Description and Table of Contents

Description

Sir Robert Wilmot served from 1740 to 1772 as private secretary to the Lord Lieutenant of Ireland. His office in London was a locus of transactions between Whitehall, Dublin Castle, and the country seats of a series of viceroys, making "The Wilmot Papers" a remarkably intimate and continuous narrative of Anglo-Irish affairs. The present selection concentrates upon the most critical episode in Wilmot's tenure in office: the conflict between Castle and Commons, 1753-1756. The "Castle" here refers to Lord George Sackville, and to Sackville's friend, the precocious primate of the Church of Ireland, George Stone.
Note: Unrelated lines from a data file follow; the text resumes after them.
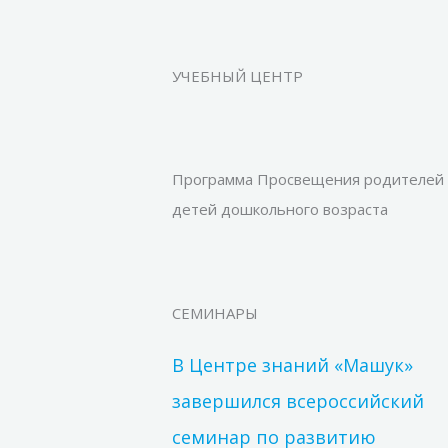
УЧЕБНЫЙ ЦЕНТР
Программа Просвещения родителей
детей дошкольного возраста
СЕМИНАРЫ
В Центре знаний «Машук»
завершился всероссийский
семинар по развитию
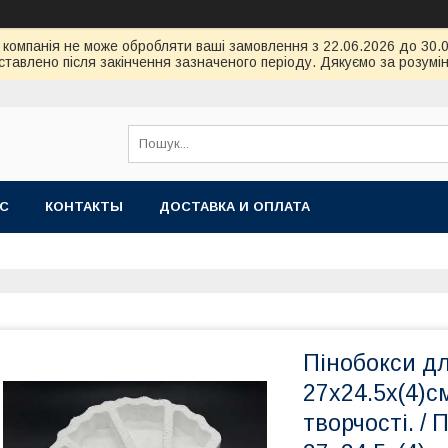
ою компанія не може обробляти ваші замовлення з 22.06.2026 до 30
тавлено після закінчення зазначеного періоду. Дякуємо за розумін
АС
КОНТАКТЫ
ДОСТАВКА И ОПЛАТА
Пінобокси д
27х24.5х(4)с
творчості. /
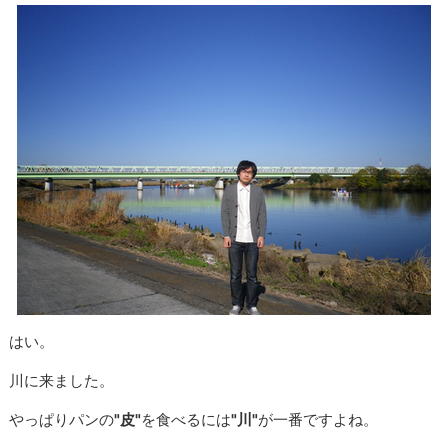
はい。
川に来ました。
やっぱりパンの
"皮"
を食べるには
"川"
が一番ですよね。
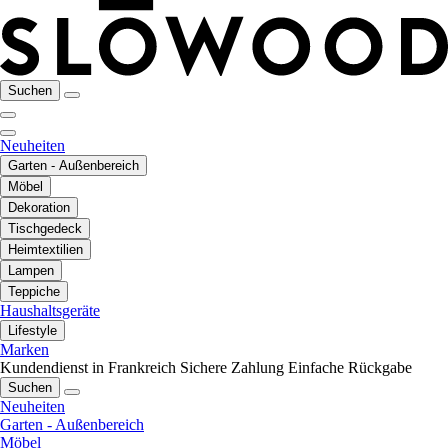
Suchen
Neuheiten
Garten - Außenbereich
Möbel
Dekoration
Tischgedeck
Heimtextilien
Lampen
Teppiche
Haushaltsgeräte
Lifestyle
Marken
Kundendienst in Frankreich
Sichere Zahlung
Einfache Rückgabe
Suchen
Neuheiten
Garten - Außenbereich
Möbel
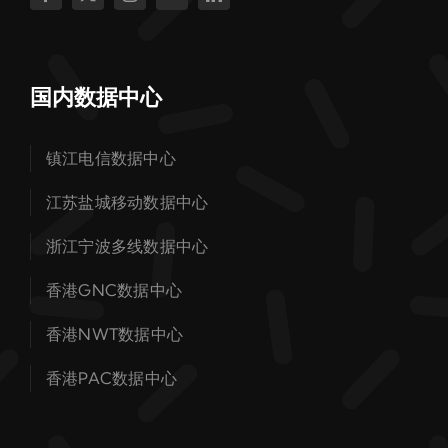
国内数据中心
镇江电信数据中心
江苏盐城移动数据中心
浙江宁波多线数据中心
香港GNC数据中心
香港NWT数据中心
香港PAC数据中心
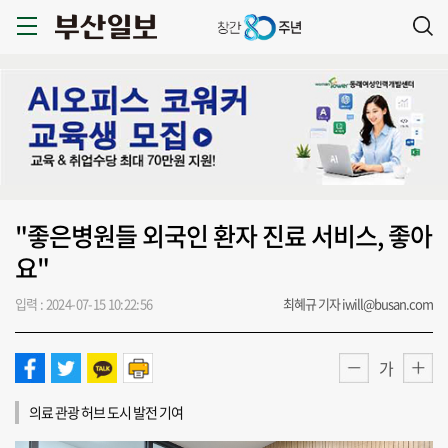
"좋은병원들 외국인 환자 진료 서비스, 좋아
요"
입력 : 2024-07-15 10:22:56
최혜규 기자 iwill@busan.com
가
의료 관광 허브 도시 발전 기여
To the opposition party the cold bravado of these "Ganymedes" presented a threat but also an opportunity. The contest that followed was marked by a scurrilous propaganda campaign and a series of public disorders in the course of which Government lost support, a protege of Stone's was disgraced and expelled from Parliament, and the Lord Lieutenant removed from office. Underrated by modern historians, these years were treated by contemporaries like Horace Walpole in great detail. Burke called it the time when the Anglo-Irish ascendancy "began to recollect that they had a country". For Lord Clare this was the origin of "a system that would beat down the most powerful nation on earth".